Suppose the following equation $$ A+D\sin^{2}x=B\sin x+C\cos x, $$ where $A,B,C,D\in\mathbb{R}$ are the real constants. Initially, I tried to find its solution from a simple substitution \begin{align*} A-B\sin x+D\sin^{2}x & =\pm C\sqrt{1-\sin^{2}x}, \end{align*} that after $t=\sin x$ leads to the following quartic equation $$ (A^{2}-C^{2})-2ABt+(B^{2}+2AD+C^{2})t^{2}-2BDt^{3}+D^{2}t^{4}=0. $$ The Weierstrass substitution, where $t=\tan\frac{x}{2}$, and $$ \sin x=2\sin\frac{x}{2}\cos\frac{x}{2}=\frac{2\sin\frac{x}{2}}{\cos\frac{x}{2}}\cos^{2}\frac{x}{2}=\frac{2\tan\frac{x}{2}}{\frac{1}{\cos^{2}\frac{x}{2}}}=\frac{2\tan\frac{x}{2}}{1+\tan^{2}\frac{x}{2}}=\frac{2t}{1+t^{2}}, $$ and $$ \cos x=\cos^{2}\frac{x}{2}-\sin^{2}\frac{x}{2}=\left(1-\frac{\sin^{2}\frac{x}{2}}{\cos^{2}\frac{x}{2}}\right)\cos^{2}\frac{x}{2}=\frac{1-\tan^{2}\frac{x}{2}}{\frac{1}{\cos^{2}\frac{x}{2}}}=\frac{1-\tan^{2}\frac{x}{2}}{1+\tan^{2}\frac{x}{2}}=\frac{1-t^{2}}{1+t^{2}}, $$ leads to $$ A+D\frac{4t^{2}}{(1+t^{2})^{2}}=B\frac{2t}{1+t^{2}}+C\frac{1-t^{2}}{1+t^{2}}, $$ which is also the quartic equation for $t$ $$ (A+C)t^{4}-2Bt^{3}+2(A+2D)t^{2}-2Bt+A-C=0, $$ $$ (A+C)t^{4}-2Bt(t^{2}+1)+2(A+2D)t^{2}+A-C=0. $$ Is there any better substitution avoiding the transformation of the trigonometric identity to the quartic equation for $t$?
Thanks for your help.
If you set $X=\cos x$ and $Y=\sin x$, the equation becomes geometrically finding the intersection of $DY^2-CX-BY-A=0$ (a parabola when $D\ne0$), with the circle $X^2+Y^2=1$, which generally has four solutions.
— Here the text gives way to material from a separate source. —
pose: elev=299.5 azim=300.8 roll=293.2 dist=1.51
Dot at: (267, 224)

So, no: you can't reduce the resolvent equation from degree $4$ unless there is some particular relation between the coefficients.
If $D=0$ the problem becomes intersecting a line (provided one among $B$ and $C$ is nonzero) with a circle and indeed can be reduced to a quadratic equation.
It's no better if you use $A=A\cos^2x+A\sin^2x$, because the conic becomes $$ AX^2+(A-D)Y^2+CX+BY=0 $$ which is either an ellipse, for $A(A-D)>0$, or a hyperbola, for $A(A-D)<0$.
Another way to see it is setting $t=\tan(x/2)$, which transforms the equation into $$ A+\frac{4Dt^2}{(1+t^2)^2}=\frac{2Bt}{1+t^2}+\frac{C(1-t^2)}{1+t^2} $$ which is what you did. As you see, this generally is a quartic: $$ (A+C)t^4-2Bt^3+(2A+4D)t^2-2Bt-C=0 $$
One gets a symmetry when $B=0$, because in this case the parabola is symmetric with respect to the $X$-axis: as you see, the quartic becomes biquadratic.